Out of nowhere in a particular, a song popped into my head: Cantor Charles Osborne's "Samahti Be-omrim Li," (here is a performance featuring Cantor Osborne on piano; although not a perfect recording, it gives you an idea of how moving this piece is; song starts at 1:52). The text is Psalm 122:
שָׂמַחְתִּי, בְּאֹמְרִים לִי בֵּית יְהוָה נֵלֵךְ
עֹמְדוֹת, הָיוּ רַגְלֵינוּ בִּשְׁעָרַיִךְ, יְרוּשָׁלִָם
Samahti be-omrim li, beit Adonai nelekh
Omedot hayu ragleinu, bish'arayikh Yerushalayim
I rejoiced when they said to me: Let us go up to the House of God.
Now we stand within your gates, O Jerusalem!

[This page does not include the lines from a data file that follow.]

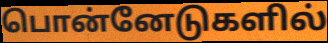
பொன்னேடுகளில்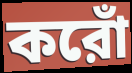
করোঁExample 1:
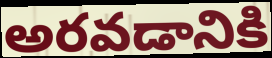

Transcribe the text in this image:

అరవడానికి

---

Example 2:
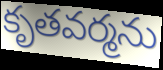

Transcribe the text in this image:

కృతవర్మను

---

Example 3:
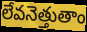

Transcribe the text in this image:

లేవనెత్తుతాం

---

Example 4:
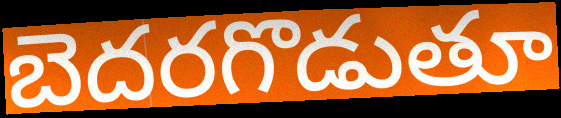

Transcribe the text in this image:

బెదరగొడుతూ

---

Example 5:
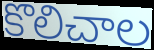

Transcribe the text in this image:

కొలిచాలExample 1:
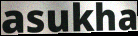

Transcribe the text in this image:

asukha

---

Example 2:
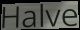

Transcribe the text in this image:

Halve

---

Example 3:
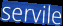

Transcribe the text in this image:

servile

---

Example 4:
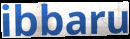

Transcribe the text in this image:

ibbaru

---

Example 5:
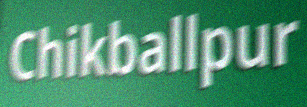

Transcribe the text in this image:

ChikballpurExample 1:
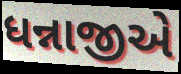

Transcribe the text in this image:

ધન્નાજીએ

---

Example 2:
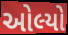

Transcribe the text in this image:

ઓલ્યો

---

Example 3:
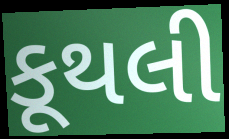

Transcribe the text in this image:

કૂથલી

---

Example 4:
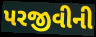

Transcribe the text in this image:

પરજીવીની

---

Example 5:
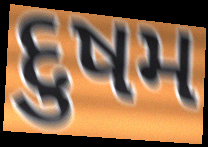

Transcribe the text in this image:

દુષમ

The psalm speaks of the peace that enables the author to enter the Temple in Jerusalem; Osborne's setting speaks to me of the ancient yearnings that led late 19th-century pioneers to start building the modern State of Israel in this land, which the Romans re-named Palestine two millennia ago to further dishonor the defeated Jews. Those yearnings are still with us, and yet peace is not.
Tel Aviv is not Jerusalem, but I am beginning to understand that it is almost as holy. "Pray for the peace of Jerusalem," says the psalm. And so we do, even on the beach.